DIRECTIONS FOR THIS TASK:
Would you transcribe the listing exactly as it stands, minus any images?

DATASET EXCERPT:
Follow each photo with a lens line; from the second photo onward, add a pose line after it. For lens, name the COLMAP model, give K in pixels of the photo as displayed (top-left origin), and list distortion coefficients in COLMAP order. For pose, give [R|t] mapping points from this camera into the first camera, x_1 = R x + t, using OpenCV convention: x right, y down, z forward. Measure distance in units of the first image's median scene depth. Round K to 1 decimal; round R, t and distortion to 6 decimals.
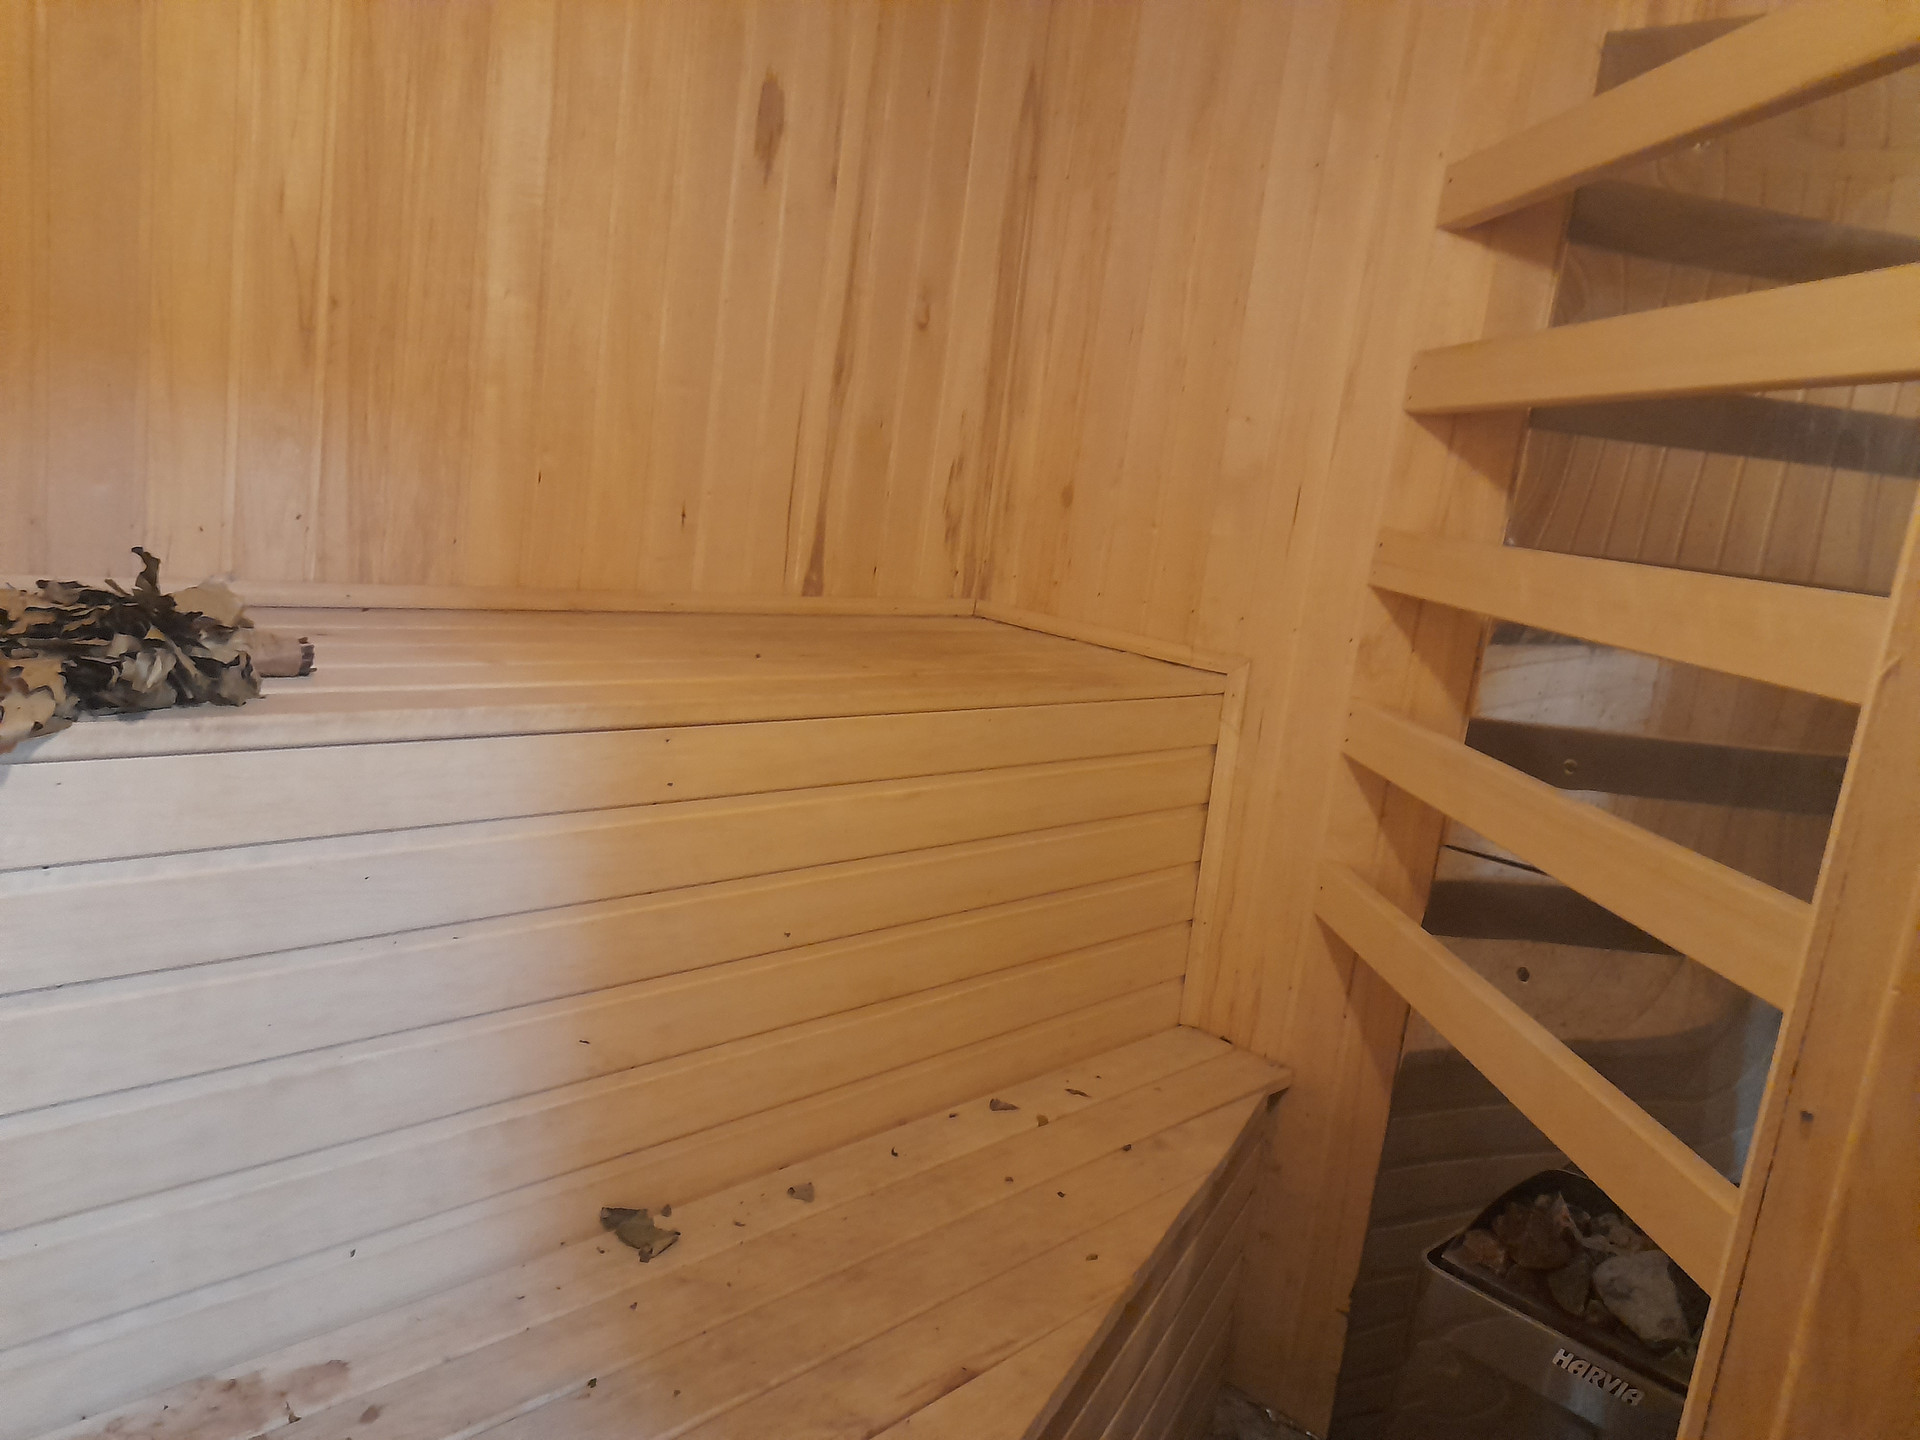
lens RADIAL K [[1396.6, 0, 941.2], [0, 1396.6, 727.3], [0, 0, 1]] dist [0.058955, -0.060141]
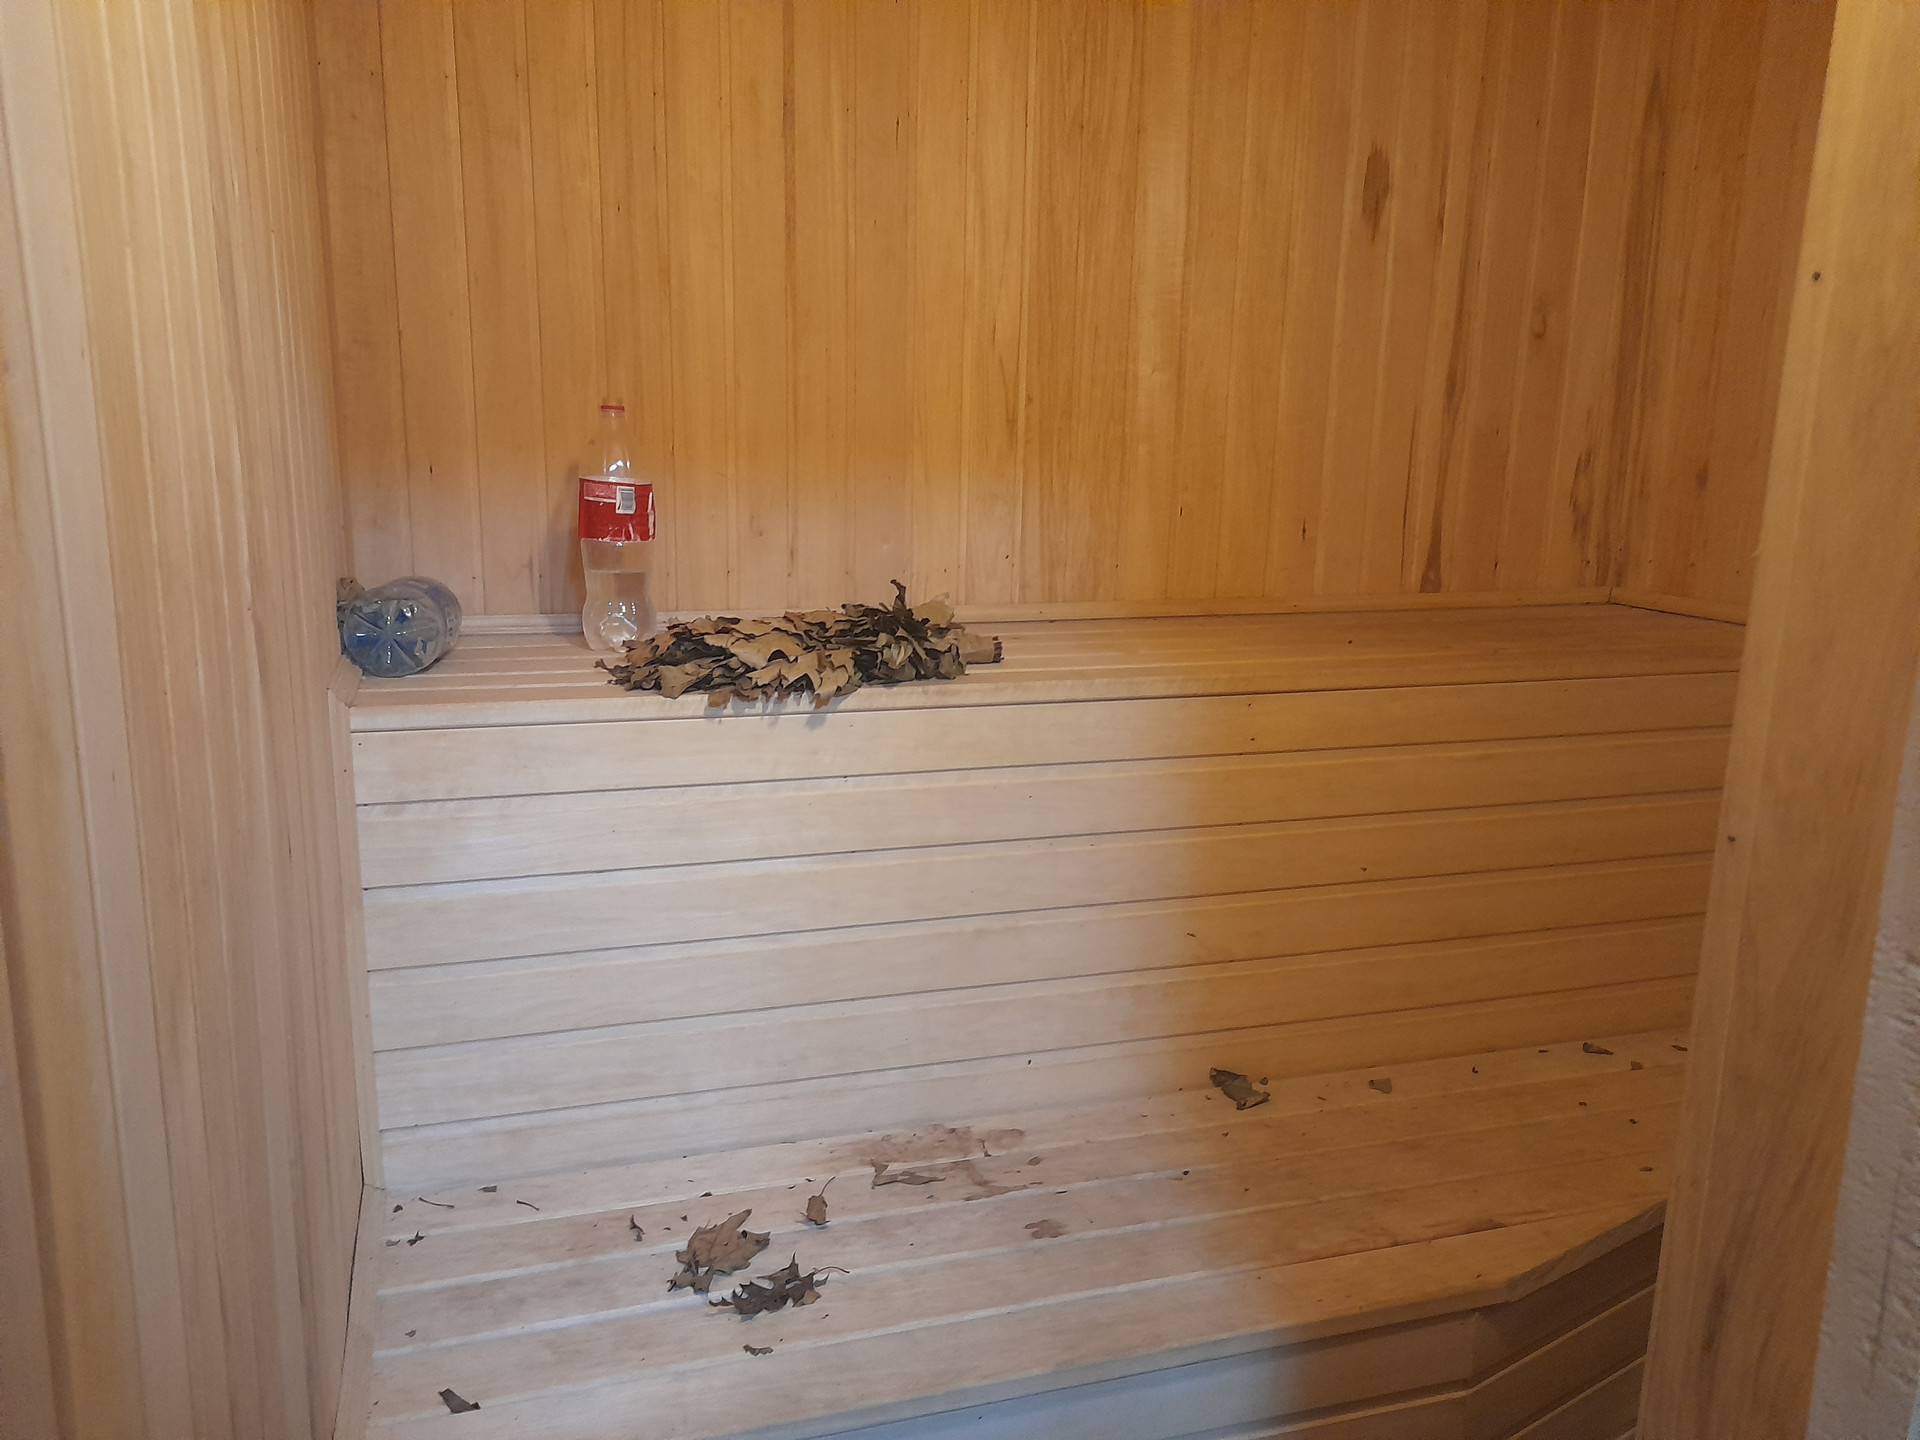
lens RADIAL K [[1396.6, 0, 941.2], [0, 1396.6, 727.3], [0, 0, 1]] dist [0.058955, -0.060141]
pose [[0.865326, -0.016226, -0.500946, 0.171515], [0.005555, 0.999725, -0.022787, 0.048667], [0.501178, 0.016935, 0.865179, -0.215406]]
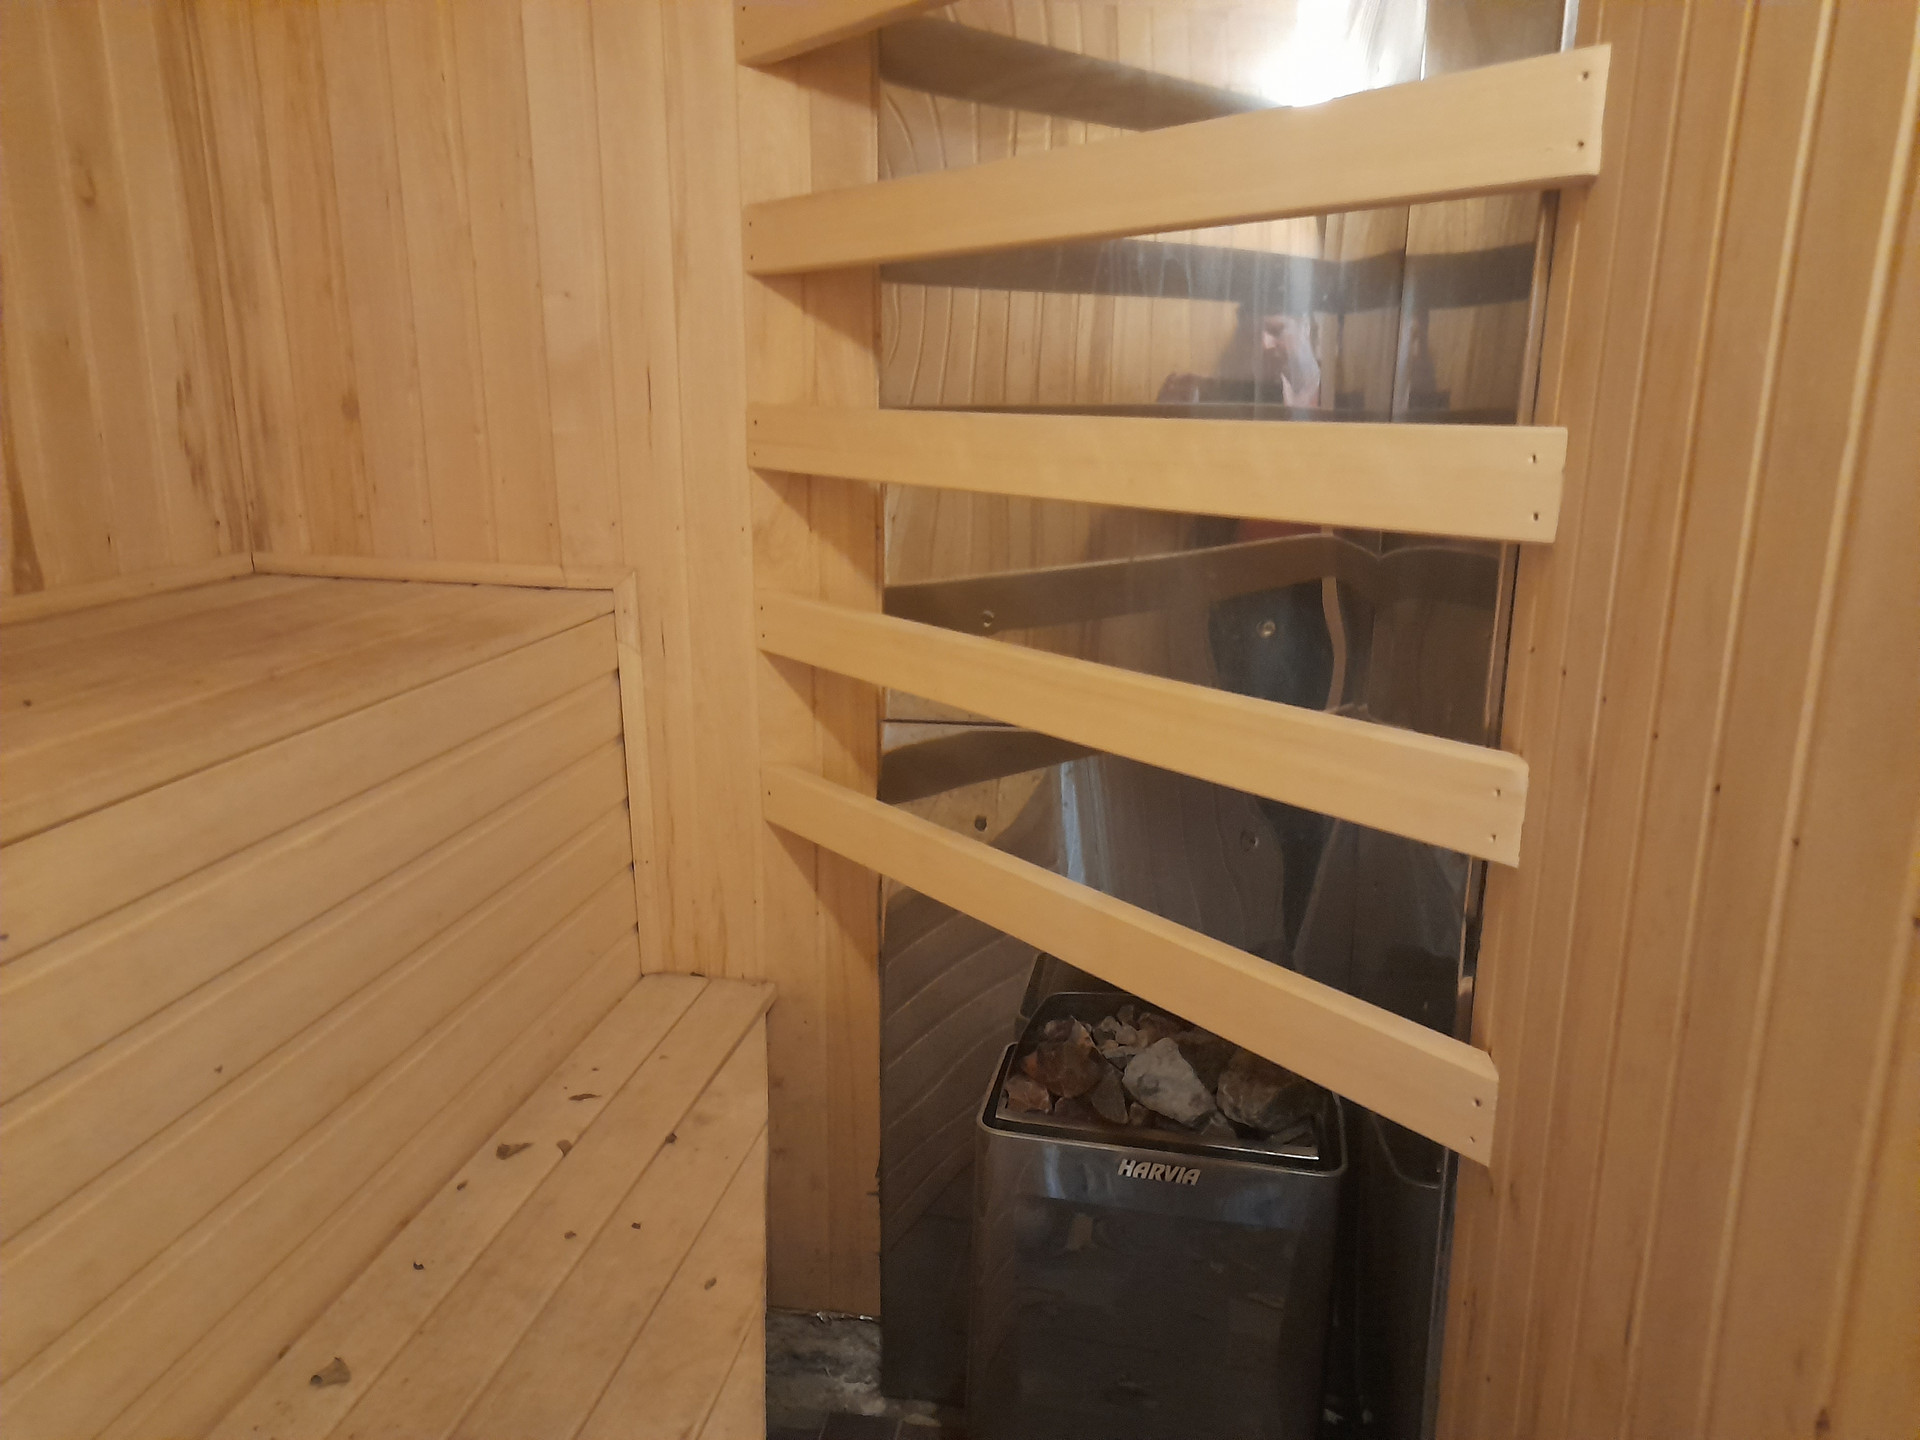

ANSWER BELOW:
Follow each photo with a lens line; from the second photo onward, add a pose line after it. For lens, name the COLMAP model, give K in pixels of the photo as displayed (top-left origin), and list distortion coefficients in COLMAP order. For pose, give [R|t] mapping points from this camera into the first camera, x_1 = R x + t, using OpenCV convention: x right, y down, z forward. Measure distance in units of the first image's median scene depth. Round K to 1 decimal; round R, t and distortion to 6 decimals.
lens RADIAL K [[1396.6, 0, 941.2], [0, 1396.6, 727.3], [0, 0, 1]] dist [0.058955, -0.060141]
lens RADIAL K [[1396.6, 0, 941.2], [0, 1396.6, 727.3], [0, 0, 1]] dist [0.058955, -0.060141]
pose [[0.865326, -0.016226, -0.500946, 0.171515], [0.005555, 0.999725, -0.022787, 0.048667], [0.501178, 0.016935, 0.865179, -0.215406]]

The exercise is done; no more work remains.